*** Entries provided Section Begins ***

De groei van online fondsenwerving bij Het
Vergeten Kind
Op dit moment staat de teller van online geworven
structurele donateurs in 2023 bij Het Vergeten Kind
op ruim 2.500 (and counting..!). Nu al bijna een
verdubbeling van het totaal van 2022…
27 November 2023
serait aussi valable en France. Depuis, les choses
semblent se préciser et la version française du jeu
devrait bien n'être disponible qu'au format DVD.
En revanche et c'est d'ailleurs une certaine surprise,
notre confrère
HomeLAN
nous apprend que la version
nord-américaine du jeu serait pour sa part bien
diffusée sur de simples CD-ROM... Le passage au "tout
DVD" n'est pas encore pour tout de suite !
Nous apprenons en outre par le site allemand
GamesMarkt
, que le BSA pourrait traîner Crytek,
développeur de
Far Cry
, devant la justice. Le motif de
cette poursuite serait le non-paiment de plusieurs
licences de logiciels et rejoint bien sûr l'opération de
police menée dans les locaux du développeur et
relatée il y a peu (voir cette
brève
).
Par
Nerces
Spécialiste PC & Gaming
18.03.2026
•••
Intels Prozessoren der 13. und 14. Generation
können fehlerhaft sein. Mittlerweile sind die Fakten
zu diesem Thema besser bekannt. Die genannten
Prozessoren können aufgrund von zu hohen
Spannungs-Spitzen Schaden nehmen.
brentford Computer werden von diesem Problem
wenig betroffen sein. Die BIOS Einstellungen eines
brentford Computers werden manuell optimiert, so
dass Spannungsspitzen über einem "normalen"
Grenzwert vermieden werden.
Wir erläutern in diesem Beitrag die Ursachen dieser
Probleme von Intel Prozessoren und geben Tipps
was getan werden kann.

*** Entries provided Section Ends ***

Can you give every line of the material above as a JSON list of strings, one string per line, with blank lines left out?

▶ _Answer to this problem_:
[
  "De groei van online fondsenwerving bij Het",
  "Vergeten Kind",
  "Op dit moment staat de teller van online geworven",
  "structurele donateurs in 2023 bij Het Vergeten Kind",
  "op ruim 2.500 (and counting..!). Nu al bijna een",
  "verdubbeling van het totaal van 2022…",
  "27 November 2023",
  "serait aussi valable en France. Depuis, les choses",
  "semblent se préciser et la version française du jeu",
  "devrait bien n'être disponible qu'au format DVD.",
  "En revanche et c'est d'ailleurs une certaine surprise,",
  "notre confrère",
  "HomeLAN",
  "nous apprend que la version",
  "nord-américaine du jeu serait pour sa part bien",
  "diffusée sur de simples CD-ROM... Le passage au \"tout",
  "DVD\" n'est pas encore pour tout de suite !",
  "Nous apprenons en outre par le site allemand",
  "GamesMarkt",
  ", que le BSA pourrait traîner Crytek,",
  "développeur de",
  "Far Cry",
  ", devant la justice. Le motif de",
  "cette poursuite serait le non-paiment de plusieurs",
  "licences de logiciels et rejoint bien sûr l'opération de",
  "police menée dans les locaux du développeur et",
  "relatée il y a peu (voir cette",
  "brève",
  ").",
  "Par",
  "Nerces",
  "Spécialiste PC & Gaming",
  "18.03.2026",
  "•••",
  "Intels Prozessoren der 13. und 14. Generation",
  "können fehlerhaft sein. Mittlerweile sind die Fakten",
  "zu diesem Thema besser bekannt. Die genannten",
  "Prozessoren können aufgrund von zu hohen",
  "Spannungs-Spitzen Schaden nehmen.",
  "brentford Computer werden von diesem Problem",
  "wenig betroffen sein. Die BIOS Einstellungen eines",
  "brentford Computers werden manuell optimiert, so",
  "dass Spannungsspitzen über einem \"normalen\"",
  "Grenzwert vermieden werden.",
  "Wir erläutern in diesem Beitrag die Ursachen dieser",
  "Probleme von Intel Prozessoren und geben Tipps",
  "was getan werden kann."
]